[Python-Dev] pathlib - current status of discussions (original) (raw)

Greg Ewing greg.ewing at canterbury.ac.nz
Tue Apr 12 01:40:16 EDT 2016


Chris Barker - NOAA Federal wrote:

Why in the world do the os.path functions need to work with Path objects?

So that applications using path objects can pass them to library code that uses os.path to manipulate them.

I'm confused about what a bytes path IS -- is it encoded?

It's a sequence of bytes identifying a file. Often it will be an encoding of som piece of text in the file system encoding, but there's no guarantee of that.

Can you assume it can be decoded ?

Only if you use an encoding in which all byte sequences are valid, such as latin1 or utf8+surrogateescape.

So the ONLY thing you should do with it is pass it along to another low level system call.

Not quite -- you can separate it into components and work with them. Essentially the same set of operations that os.path provides.

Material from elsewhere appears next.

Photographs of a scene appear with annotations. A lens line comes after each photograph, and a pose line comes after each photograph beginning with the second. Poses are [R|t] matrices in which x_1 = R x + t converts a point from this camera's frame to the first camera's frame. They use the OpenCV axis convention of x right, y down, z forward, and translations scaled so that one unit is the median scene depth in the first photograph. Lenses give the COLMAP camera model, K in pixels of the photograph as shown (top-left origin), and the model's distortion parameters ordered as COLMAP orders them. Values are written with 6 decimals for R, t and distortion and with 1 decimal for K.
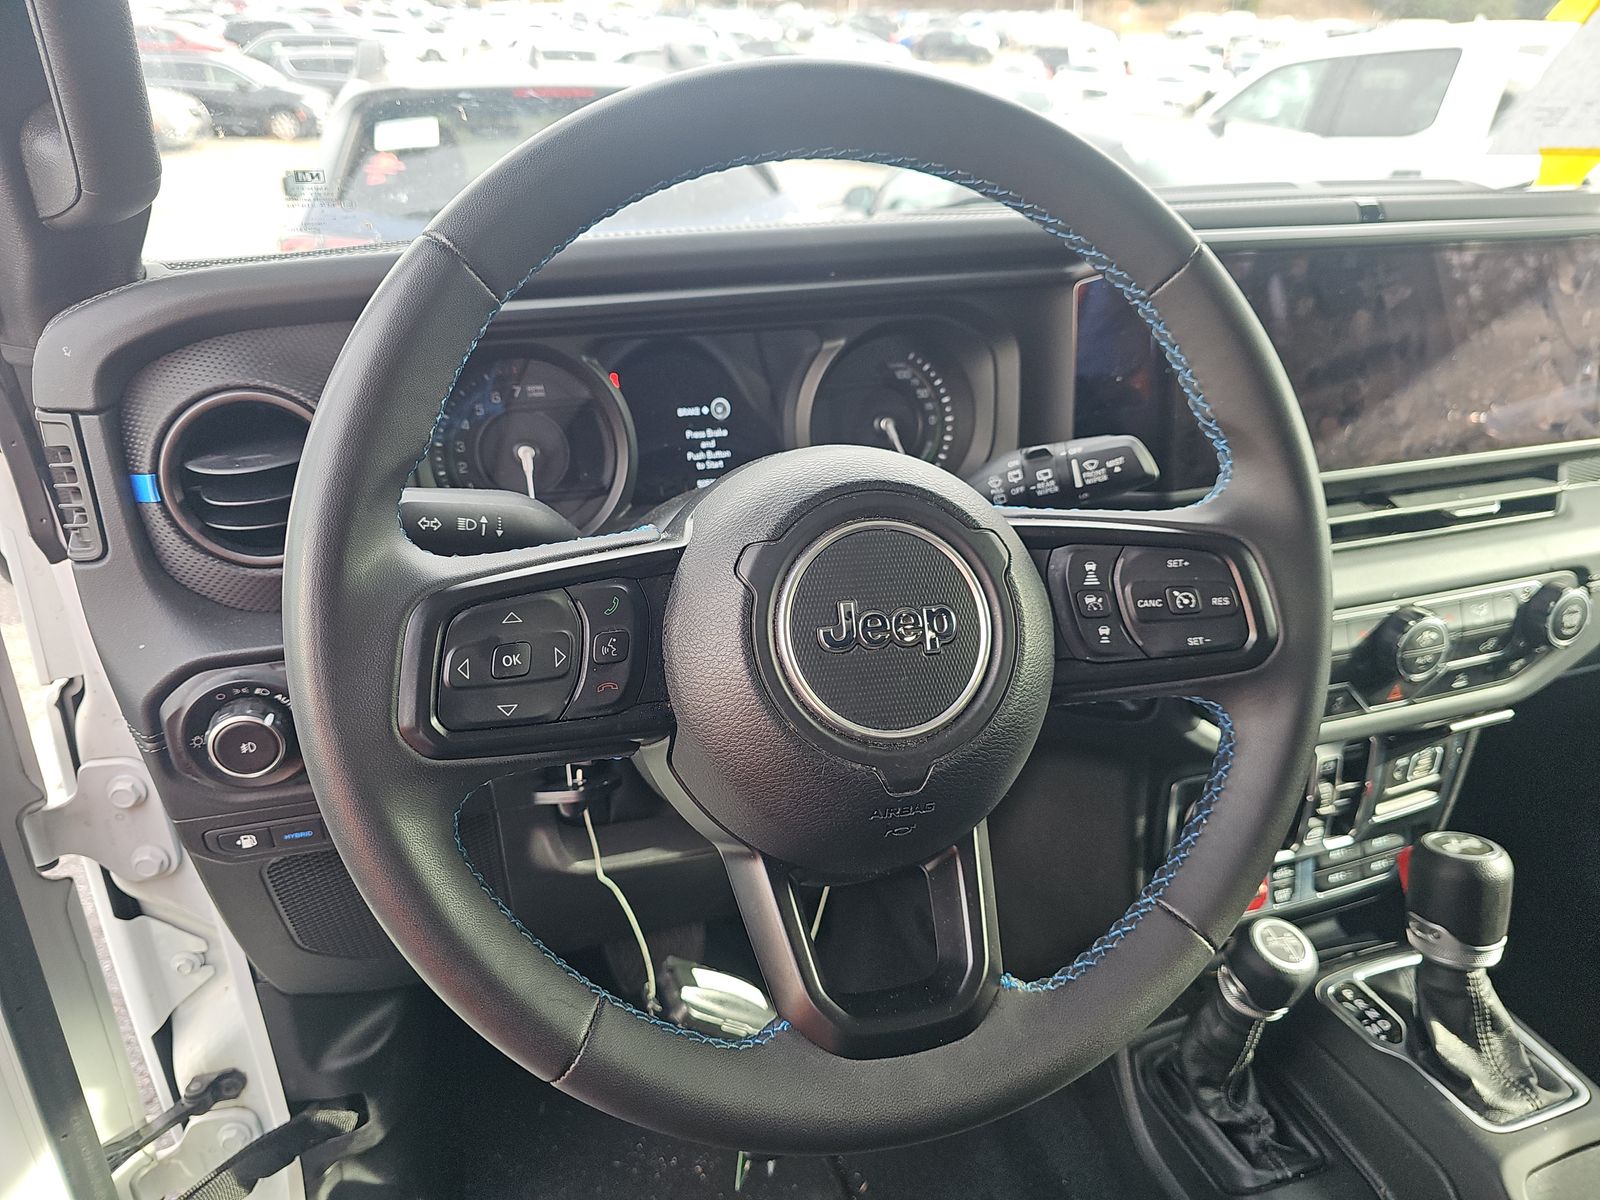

- the names would be fspath and fspath, since the result may be either a path name as text, or an encoded path name as bytes I like pathname better because this entire effort is because we' be decided itMs important to make the distinction between a "path" and the text representation of said path.

I agree -- the term "pathname" can cover both text and bytes. When posix talks about pathnames it's really talking about bytes.